Exercise 6.8: Interpreting Attention Patterns


Exercise 6.9: Positional Encoding Experiments

In L06.01, we learned that positional encoding is essential because self-attention treats its input as an unordered set. But how much does it actually matter? Let’s find out experimentally.

We’ll create a simple setup: take an embedding matrix, add (or don’t add) positional encoding, compute self-attention, and compare the results.

def sinusoidal_positional_encoding(max_len, d_model):
    """Compute sinusoidal positional encoding (from L06.01)."""
    PE = torch.zeros(max_len, d_model)
    position = torch.arange(0, max_len, dtype=torch.float).unsqueeze(1)
    div_term = torch.exp(torch.arange(0, d_model, 2).float() * (-math.log(10000.0) / d_model))
    PE[:, 0::2] = torch.sin(position * div_term)
    PE[:, 1::2] = torch.cos(position * div_term)
    return PE
# Setup: create a sequence with repeated tokens
# If two tokens have the SAME embedding, only positional encoding distinguishes them
torch.manual_seed(42)

d_model = 32
vocab = {"the": 0, "cat": 1, "sat": 2, "on": 3, "mat": 4}
embedding = nn.Embedding(len(vocab), d_model)

# "the cat sat on the mat" — note "the" appears at positions 0 and 4
token_ids = torch.tensor([0, 1, 2, 3, 0, 4])  # the cat sat on the mat
tokens = ["the", "cat", "sat", "on", "the", "mat"]
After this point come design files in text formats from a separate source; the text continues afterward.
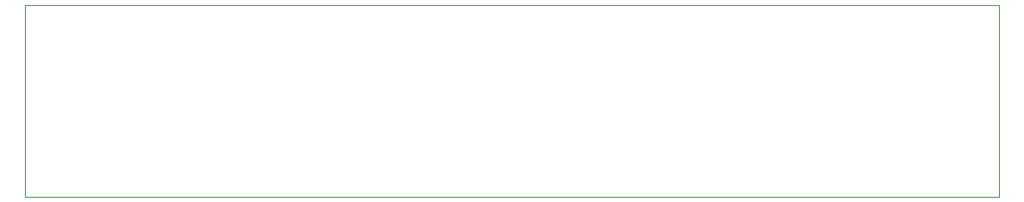
<source format=gbr>
G04 #@! TF.GenerationSoftware,KiCad,Pcbnew,6.0.0-unknown-cbea514~86~ubuntu18.04.1*
G04 #@! TF.CreationDate,2019-06-03T21:41:18+01:00*
G04 #@! TF.ProjectId,keyb,6b657962-2e6b-4696-9361-645f70636258,rev?*
G04 #@! TF.SameCoordinates,Original*
G04 #@! TF.FileFunction,Profile,NP*
%FSLAX46Y46*%
G04 Gerber Fmt 4.6, Leading zero omitted, Abs format (unit mm)*
G04 Created by KiCad (PCBNEW 6.0.0-unknown-cbea514~86~ubuntu18.04.1) date 2019-06-03 21:41:18*
%MOMM*%
%LPD*%
G04 APERTURE LIST*
%ADD10C,0.050000*%
G04 APERTURE END LIST*
D10*
X115595400Y-101650800D02*
X96316800Y-101650800D01*
X115570000Y-82727800D02*
X115595400Y-101650800D01*
X96316800Y-82753200D02*
X115570000Y-82727800D01*
X19685000Y-82753200D02*
X19685000Y-101650800D01*
X96316800Y-82753200D02*
X19685000Y-82753200D01*
X19685000Y-101650800D02*
X96316800Y-101650800D01*
M02*

</source>
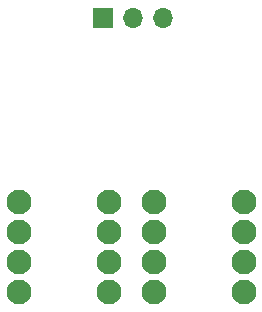
<source format=gbr>
%TF.GenerationSoftware,KiCad,Pcbnew,6.0.2+dfsg-1*%
%TF.CreationDate,2023-01-15T14:48:08-05:00*%
%TF.ProjectId,MLX91221-test,4d4c5839-3132-4323-912d-746573742e6b,rev?*%
%TF.SameCoordinates,Original*%
%TF.FileFunction,Soldermask,Bot*%
%TF.FilePolarity,Negative*%
%FSLAX46Y46*%
G04 Gerber Fmt 4.6, Leading zero omitted, Abs format (unit mm)*
G04 Created by KiCad (PCBNEW 6.0.2+dfsg-1) date 2023-01-15 14:48:08*
%MOMM*%
%LPD*%
G01*
G04 APERTURE LIST*
%ADD10C,2.100000*%
%ADD11R,1.700000X1.700000*%
%ADD12O,1.700000X1.700000*%
G04 APERTURE END LIST*
D10*
%TO.C,J2*%
X56413200Y-101988900D03*
X64033200Y-101988900D03*
X64033200Y-107068900D03*
X64033200Y-104528900D03*
X56413200Y-107068900D03*
X64033200Y-99448900D03*
X56413200Y-99448900D03*
X56413200Y-104528900D03*
%TD*%
%TO.C,J3*%
X67843200Y-99448900D03*
X75463200Y-107068900D03*
X67843200Y-107068900D03*
X67843200Y-104528900D03*
X75463200Y-104528900D03*
X75463200Y-99448900D03*
X75463200Y-101988900D03*
X67843200Y-101988900D03*
%TD*%
D11*
%TO.C,J1*%
X63515000Y-83820000D03*
D12*
X66055000Y-83820000D03*
X68595000Y-83820000D03*
%TD*%
M02*

</source>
X = embedding(token_ids)  # (6, 32)
PE = sinusoidal_positional_encoding(6, d_model)

# Compute attention WITHOUT positional encoding
scores_no_pe = (X @ X.transpose(0, 1)) / math.sqrt(d_model)
weights_no_pe = F.softmax(scores_no_pe, dim=-1)

# Compute attention WITH positional encoding
X_pe = X + PE
scores_with_pe = (X_pe @ X_pe.transpose(0, 1)) / math.sqrt(d_model)
weights_with_pe = F.softmax(scores_with_pe, dim=-1)

# Compare
fig, axes = plt.subplots(1, 2, figsize=(14, 5))

for ax, w, title in zip(axes,
                         [weights_no_pe, weights_with_pe],
                         ["WITHOUT Positional Encoding", "WITH Positional Encoding"]):
    im = ax.imshow(w.detach().numpy(), cmap="Blues", vmin=0)
    ax.set_xticks(range(len(tokens)))
    ax.set_yticks(range(len(tokens)))
    ax.set_xticklabels(tokens, rotation=45, ha="right")
    ax.set_yticklabels(tokens)
    ax.set_title(title)
    plt.colorbar(im, ax=ax)

plt.suptitle('Effect of positional encoding on "the cat sat on the mat"', y=1.02)
plt.tight_layout()
plt.show()

# Highlight the key difference
print("Attention weights FROM 'the' (pos 0) and 'the' (pos 4):")
print(f"  Without PE — row 0: {weights_no_pe[0].detach().round(decimals=3).tolist()}")
print(f"  Without PE — row 4: {weights_no_pe[4].detach().round(decimals=3).tolist()}")
print(f"  With PE    — row 0: {weights_with_pe[0].detach().round(decimals=3).tolist()}")
print(f"  With PE    — row 4: {weights_with_pe[4].detach().round(decimals=3).tolist()}")
<Figure size 1400x500 with 4 Axes>
Attention weights FROM 'the' (pos 0) and 'the' (pos 4):
  Without PE — row 0: [0.49799999594688416, 0.0, 0.0020000000949949026, 0.0, 0.49799999594688416, 0.0010000000474974513]
  Without PE — row 4: [0.49799999594688416, 0.0, 0.0020000000949949026, 0.0, 0.49799999594688416, 0.0010000000474974513]
  With PE    — row 0: [0.6169999837875366, 0.0010000000474974513, 0.0020000000949949026, 0.0, 0.375, 0.004999999888241291]
  With PE    — row 4: [0.26100000739097595, 0.0, 0.0010000000474974513, 0.0010000000474974513, 0.734000027179718, 0.003000000026077032]

Wrap-Up

Key Takeaways

What’s Next

In Week 7, we’ll move from building Transformers to using them. You’ll meet the three major model families — encoder-only (BERT), decoder-only (GPT), and encoder-decoder (T5) — and learn how the Hugging Face ecosystem makes it easy to load, fine-tune, and deploy these pretrained models for real NLP tasks. The components you built today are exactly what’s running inside those models — just scaled up by a factor of 1000x.